Der Liebhaber der schönen Seraphine stimmte meinem Vorschlag bei. Wir wollen, sagte er, Valencia zu erreichen suchen und uns nach Italien einschiffen, wo wir in der Republik Venedig Dienste nehmen können. Ist es nicht besser, das Leben der Waffen zu ergreifen, als unser feiges und verbrecherisches Dasein fortzuführen? Wir werden sogar mit dem Geld, das wir haben, eine recht ansehnliche Rolle spielen. Nicht, fügte er hinzu, als ob ich mich ohne Gewissensbisse eines so übel erworbenen Guts bediente; aber erstens zwingt mich die Not, und zweitens schwöre ich, wenn ich je im Kriege das geringste Vermögen erwerbe, Samuel Simon zu entschädigen. Ich versicherte Don Alphonso der gleichen Gesinnung, und wir beschlossen schließlich, unsre Kameraden am folgenden Morgen vor Tagesanbruch zu verlassen.

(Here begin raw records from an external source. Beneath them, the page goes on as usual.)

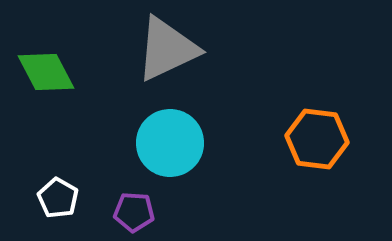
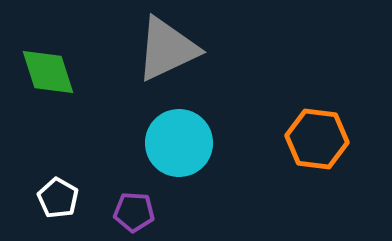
green diamond: moved 2 px right; rotated 10 degrees clockwise
cyan circle: moved 9 px right
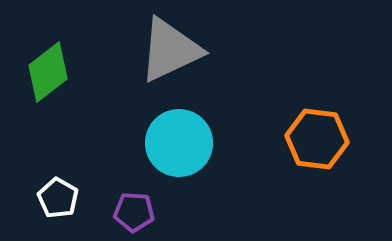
gray triangle: moved 3 px right, 1 px down
green diamond: rotated 70 degrees clockwise
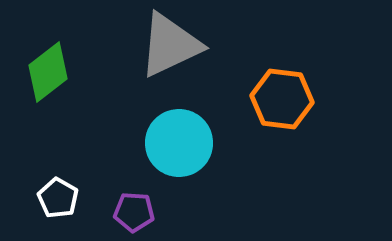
gray triangle: moved 5 px up
orange hexagon: moved 35 px left, 40 px up
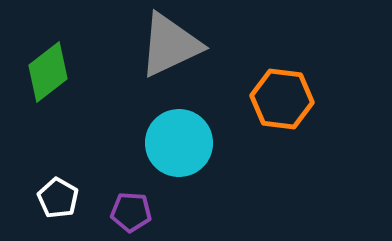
purple pentagon: moved 3 px left
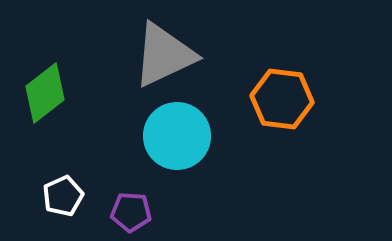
gray triangle: moved 6 px left, 10 px down
green diamond: moved 3 px left, 21 px down
cyan circle: moved 2 px left, 7 px up
white pentagon: moved 5 px right, 2 px up; rotated 18 degrees clockwise
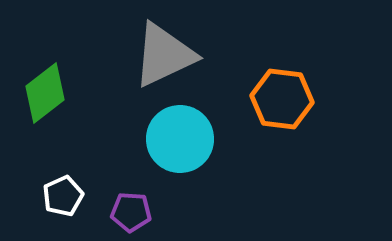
cyan circle: moved 3 px right, 3 px down
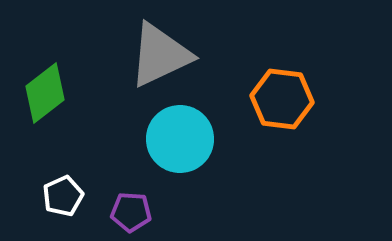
gray triangle: moved 4 px left
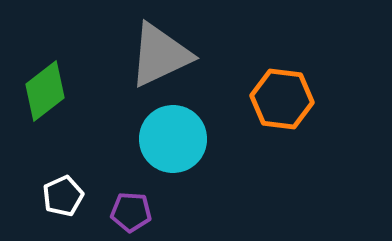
green diamond: moved 2 px up
cyan circle: moved 7 px left
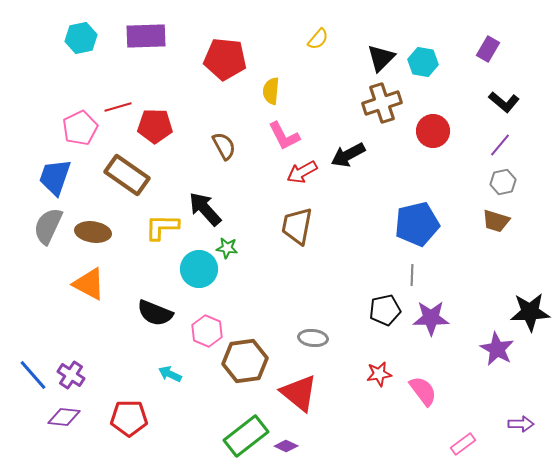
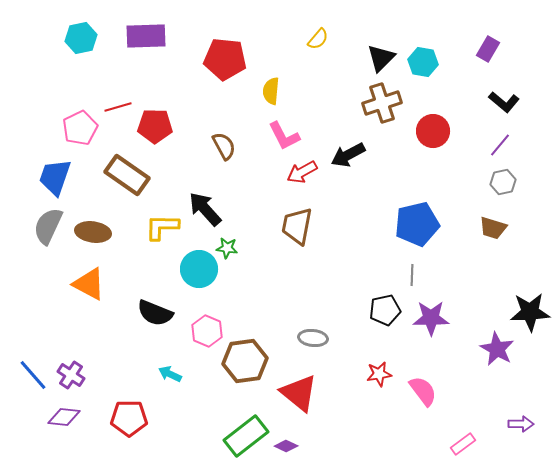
brown trapezoid at (496, 221): moved 3 px left, 7 px down
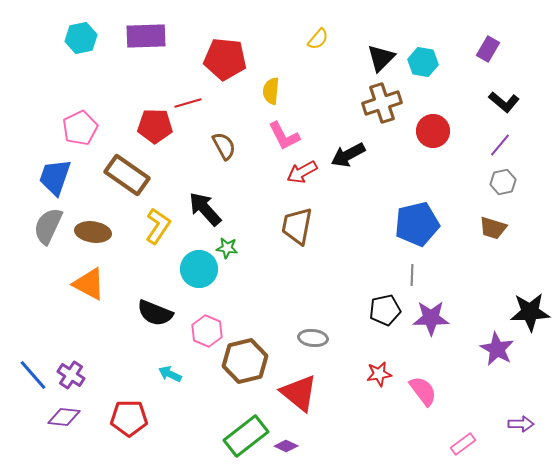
red line at (118, 107): moved 70 px right, 4 px up
yellow L-shape at (162, 227): moved 4 px left, 1 px up; rotated 123 degrees clockwise
brown hexagon at (245, 361): rotated 6 degrees counterclockwise
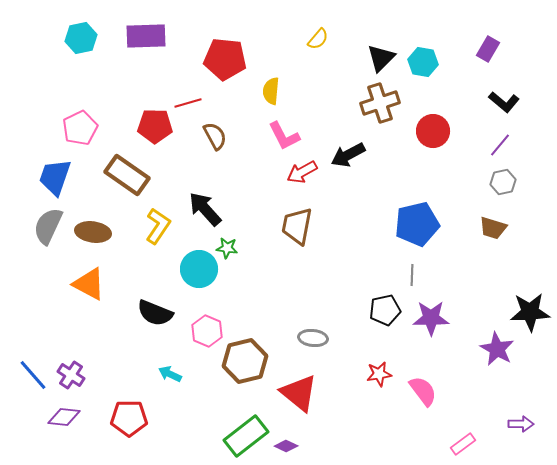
brown cross at (382, 103): moved 2 px left
brown semicircle at (224, 146): moved 9 px left, 10 px up
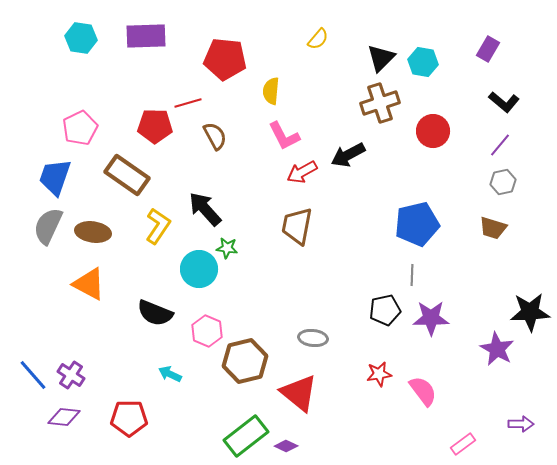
cyan hexagon at (81, 38): rotated 20 degrees clockwise
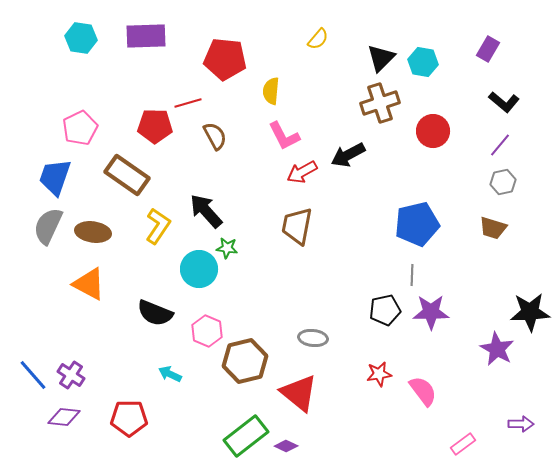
black arrow at (205, 209): moved 1 px right, 2 px down
purple star at (431, 318): moved 6 px up
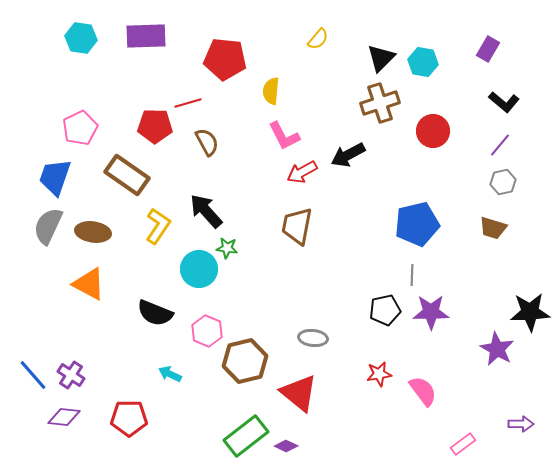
brown semicircle at (215, 136): moved 8 px left, 6 px down
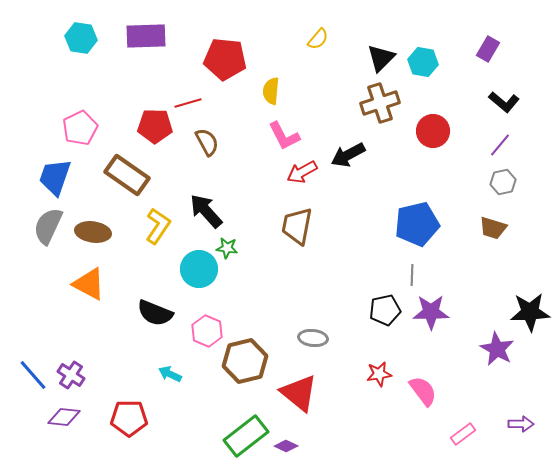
pink rectangle at (463, 444): moved 10 px up
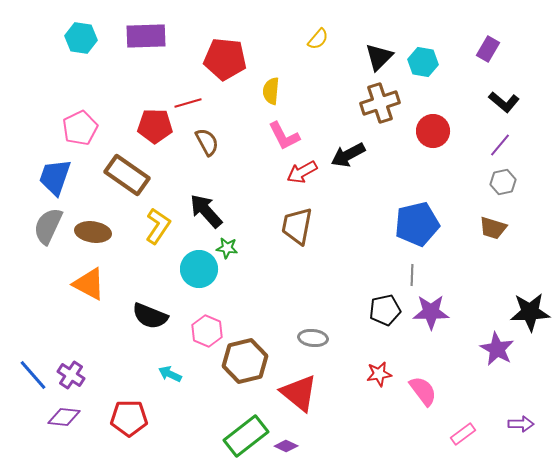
black triangle at (381, 58): moved 2 px left, 1 px up
black semicircle at (155, 313): moved 5 px left, 3 px down
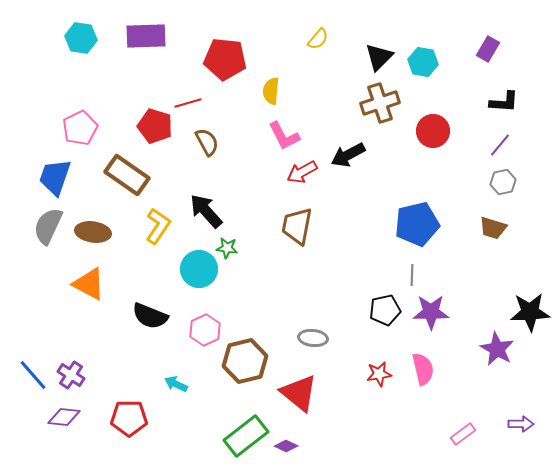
black L-shape at (504, 102): rotated 36 degrees counterclockwise
red pentagon at (155, 126): rotated 16 degrees clockwise
pink hexagon at (207, 331): moved 2 px left, 1 px up; rotated 12 degrees clockwise
cyan arrow at (170, 374): moved 6 px right, 10 px down
pink semicircle at (423, 391): moved 22 px up; rotated 24 degrees clockwise
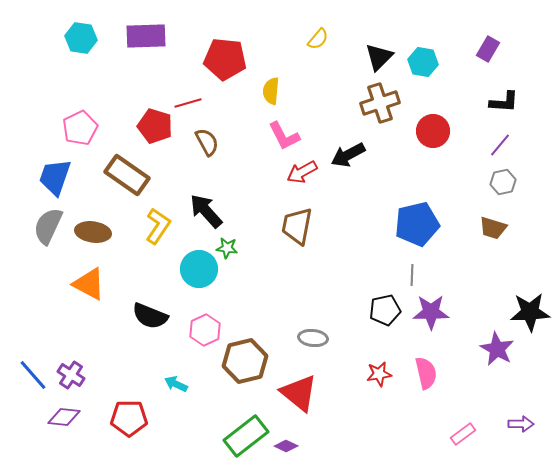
pink semicircle at (423, 369): moved 3 px right, 4 px down
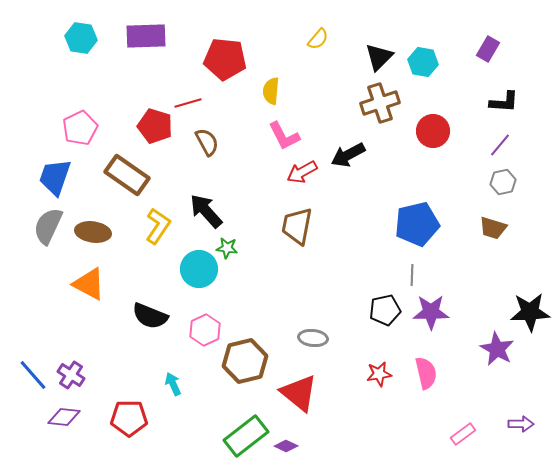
cyan arrow at (176, 384): moved 3 px left; rotated 40 degrees clockwise
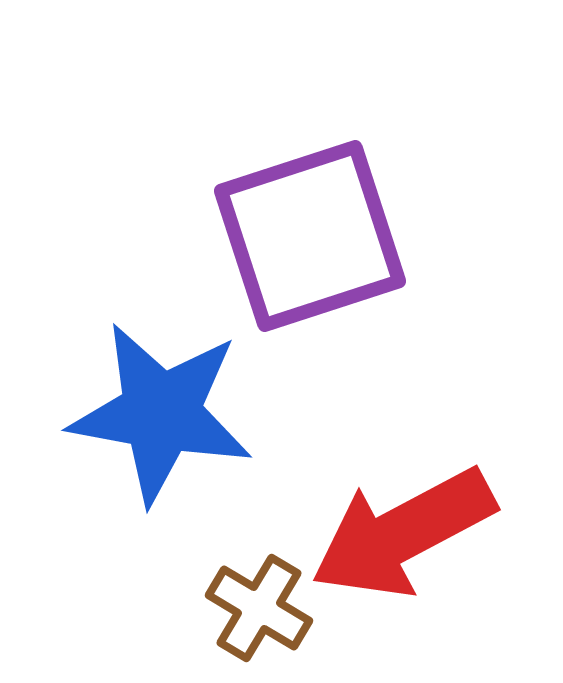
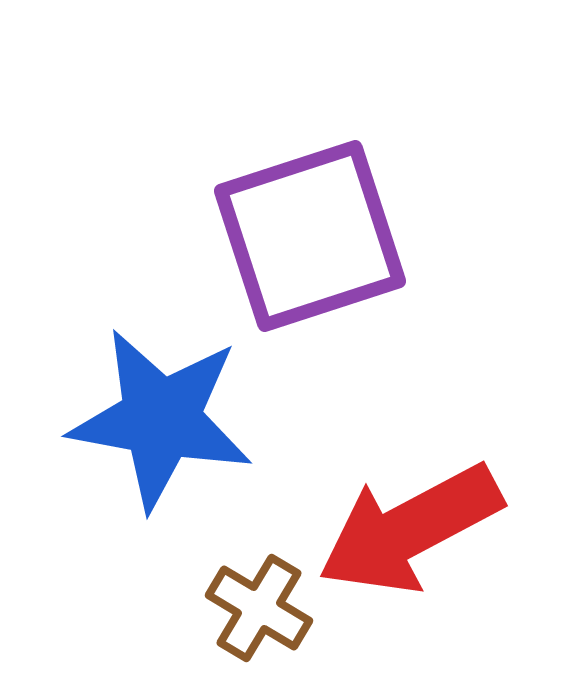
blue star: moved 6 px down
red arrow: moved 7 px right, 4 px up
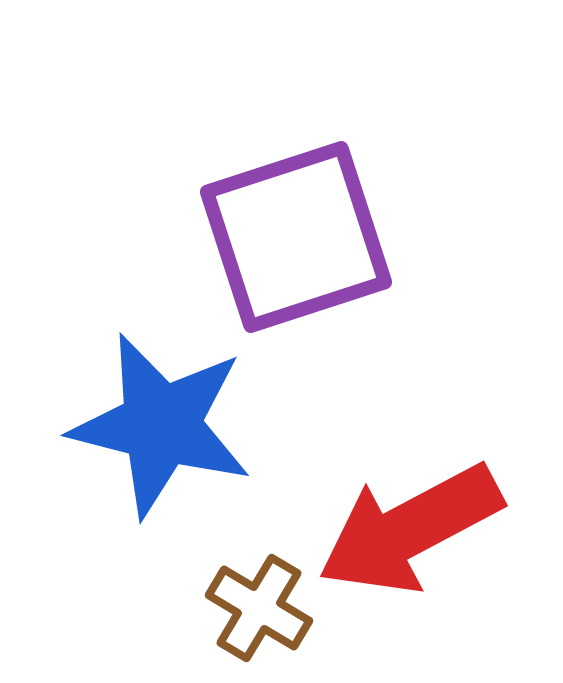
purple square: moved 14 px left, 1 px down
blue star: moved 6 px down; rotated 4 degrees clockwise
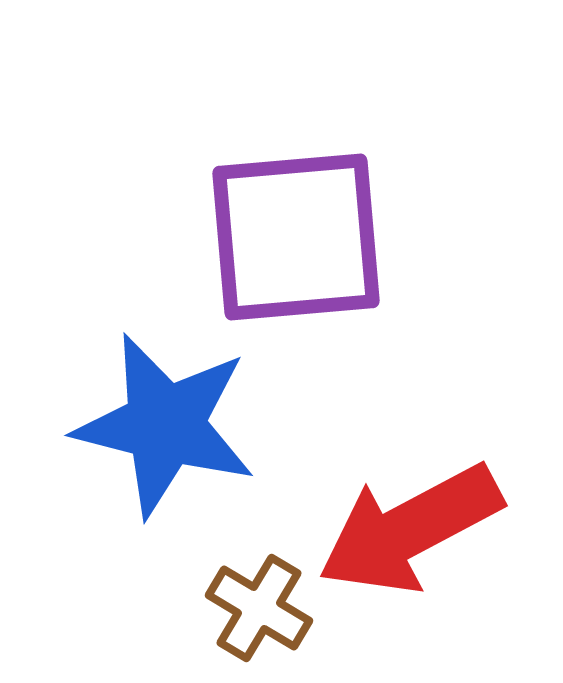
purple square: rotated 13 degrees clockwise
blue star: moved 4 px right
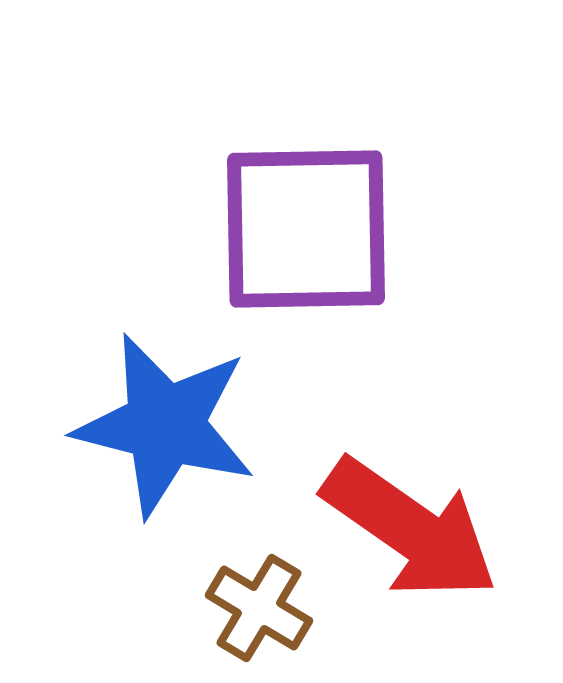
purple square: moved 10 px right, 8 px up; rotated 4 degrees clockwise
red arrow: rotated 117 degrees counterclockwise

Ambrosio und Don Raphael kamen gegen Schluß des Tages aus Segorbe zurück. Das erste, was sie uns sagten, war, daß ihre Reise sehr glücklich gewesen wäre; sie hätten den Grund zu einem Streich gelegt, der uns allem Anschein nach noch mehr eintragen würde als der letzte. Und daraufhin wollte Don Raphael ihn uns auseinandersetzen; aber Don Alphonso ergriff das Wort und erklärte ihnen höflich, da er sich nicht zu ihrem Leben geboren fühlte, so hätte er die Absicht, sich von ihnen zu trennen. Ich sagte ihnen, daß auch ich meinerseits den gleichen Plan hegte. Vergeblich taten sie ihr möglichstes, um uns zu überreden, daß wir sie begleiteten: wir nahmen am folgenden Morgen, nachdem wir das Geld geteilt hatten, Abschied und zogen auf Valencia zu.